Bibi Valeria tampak seperti menahan sesuatu.
“Kalau saja... Kalau saja aku bisa lebih cepat... Maafkan aku...”
Bibi Valeria terduduk di hadapanku.
Kepalanya menunduk.
Melihatnya seperti ini, aku jadi tidak tega.
Pasti ia punya alasan kuat kenapa dirinya tidak bisa menggunakan ramuan itu untuk menyembuhkan ibu.
Aku mendekatinya.
Kuangkat wajah Bibi Valeria.
Mata emasnya basah.
Seluruh badannya gemetaran.
“Aku minta maaf, bi. Emosiku meledak tadi. Aku yakin bibi punya alasan tersendiri...”
Bibi Valeria memelukku.
“Maafkan aku juga, Andre... Seandainya saja... Aku lebih cepat waktu itu...”

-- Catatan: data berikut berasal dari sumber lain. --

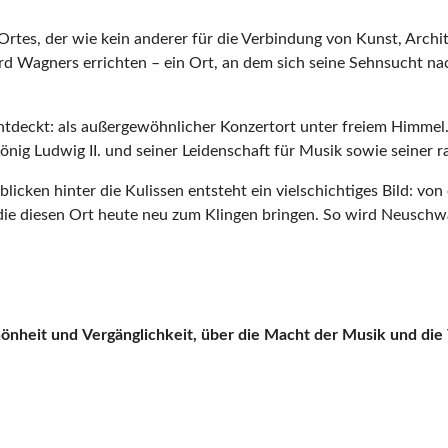
tes, der wie kein anderer für die Verbindung von Kunst, Archite
d Wagners errichten – ein Ort, an dem sich seine Sehnsucht nach
ntdeckt: als außergewöhnlicher Konzertort unter freiem Himmel
nig Ludwig II. und seiner Leidenschaft für Musik sowie seiner r
nblicken hinter die Kulissen entsteht ein vielschichtiges Bild: v
e diesen Ort heute neu zum Klingen bringen. So wird Neuschwan
hönheit und
Vergänglichkeit, über die Macht der
Musik und die 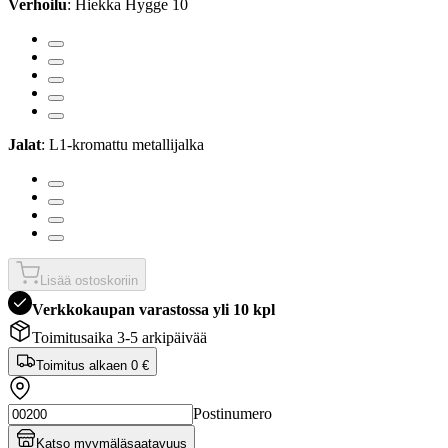
Verhoilu
: Hiekka Hygge 10
Jalat
: L1-kromattu metallijalka
Lisää ostoskoriin
Verkkokaupan varastossa yli 10 kpl
Toimitusaika 3-5 arkipäivää
Toimitus alkaen
0 €
Postinumero
Katso myymäläsaatavuus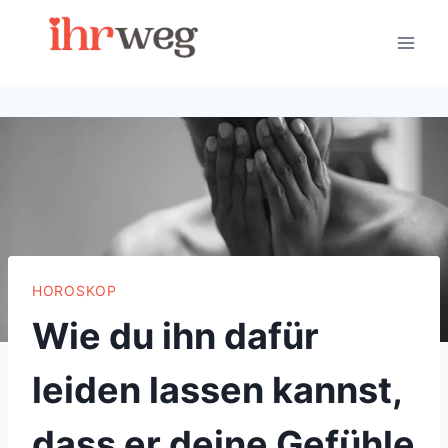
Skip
to
content
HOROSKOP
Wie du ihn dafür
leiden lassen kannst,
dass er deine Gefühle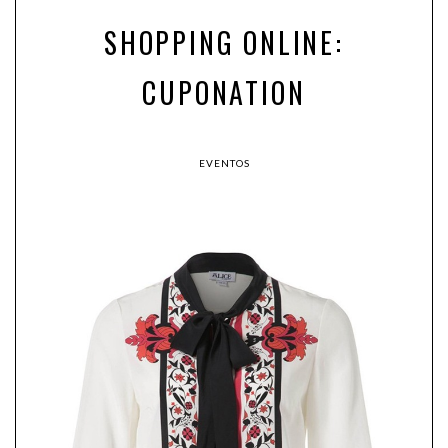
SHOPPING ONLINE:
CUPONATION
EVENTOS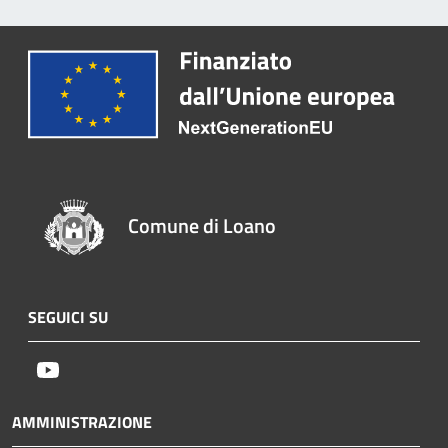
Comune di Loano
SEGUICI SU
Youtube
AMMINISTRAZIONE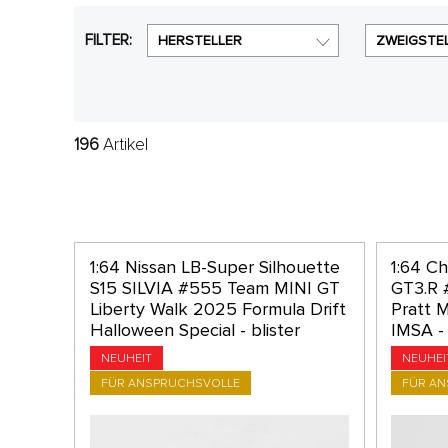
FILTER:
HERSTELLER
ZWEIGSTE
196
Artikel
1:64 Nissan LB-Super Silhouette
1:64 C
S15 SILVIA #555 Team MINI GT
GT3.R 
Liberty Walk 2025 Formula Drift
Pratt 
Halloween Special - blister
IMSA - 
NEUHEIT
NEUHEI
FÜR ANSPRUCHSVOLLE
FÜR A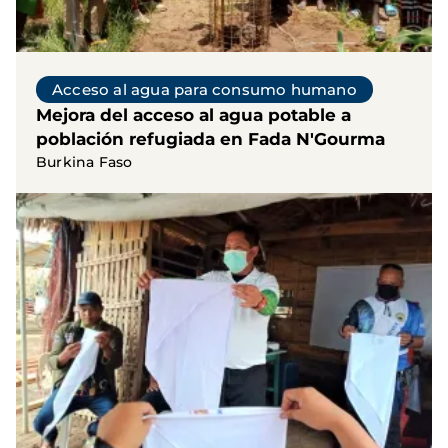
Acceso al agua para consumo humano
Mejora del acceso al agua potable a
población refugiada en Fada N'Gourma
Burkina Faso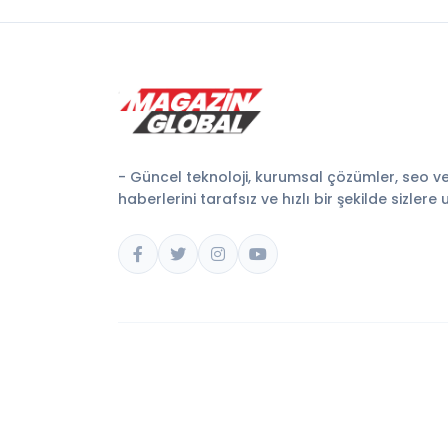
- Güncel teknoloji, kurumsal çözümler, seo v
haberlerini tarafsız ve hızlı bir şekilde sizlere 
© 2026 Magazin Global. Tüm hakları saklıdır.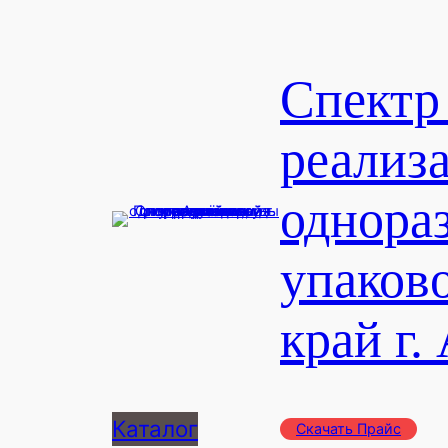
Перейти
к
содержимому
Спектр
реализ
однора
упаков
край г.
Каталог
Скачать Прайс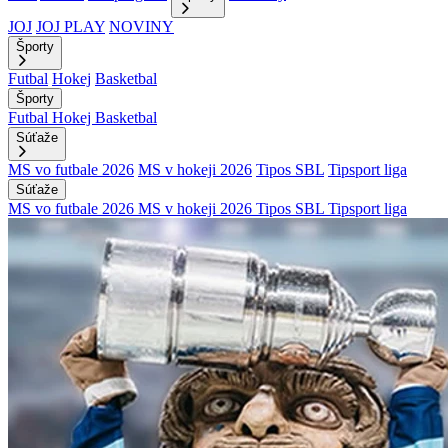
JOJ
JOJ PLAY
NOVINY
Športy
Futbal
Hokej
Basketbal
Športy
Futbal
Hokej
Basketbal
Súťaže
MS vo futbale 2026
MS v hokeji 2026
Tipos SBL
Tipsport liga
Súťaže
MS vo futbale 2026
MS v hokeji 2026
Tipos SBL
Tipsport liga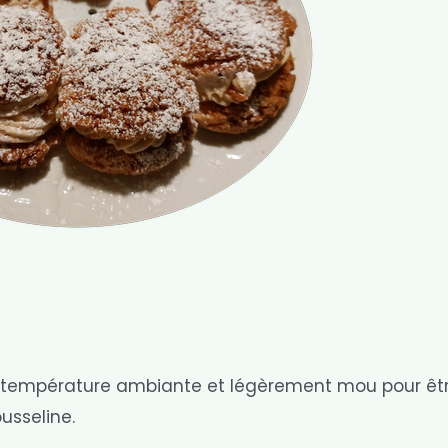
tre à température ambiante et légèrement mou pour êt
usseline.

Bibi Valeria menceritakan seluruh kisahnya saat ia kembali ke Millstone.
Aku terkejut begitu tahu ternyata Desa Millstone dibakar oleh Boris.
Ayah Elora mati...
Ivan dan Elora selamat...
Bagaimana dengan Nicholas?
Bibi Valeria tidak bertemu dengannya.
Semoga ia baik-baik saja...
“Aku sungguh minta maaf... Andaikan waktu itu aku langsung mengecek keadaan panggung eksekusi... Tentu saja ibumu bisa selamat.”
Bibi Valeria mulai menyalahkan dirinya lagi.
Kutepuk pundaknya.
“Sudah... Jangan menyalahkan diri bibi terus... Aku justru harusnya berterimakasih karena sudah menyelamatkan Elora dan Ivan. Mungkin kalau tidak ada bibi di sana, mereka berdua sudah tewas. Ditambah ibunya Elora juga... Kalau bibi tidak menyelamatkannya, pasti ia juga tewas. Sekarang mungkin ibu sudah meninggal, tapi aku yakin ia tidak ingin aku bermusuhan dengan bibi. Terima kasih bi...”
Bibi Valeria menatapku.
Air matanya keluar lagi.
“Andre... Terima kasih...” Ucapnya pelan.
“Hei, sepertinya kita sudah hampir sampai Balmoral. Kalian sebaiknya segera bersiap-siap.”
Kata-kata Paman Igor membuyarkan percakapan kami.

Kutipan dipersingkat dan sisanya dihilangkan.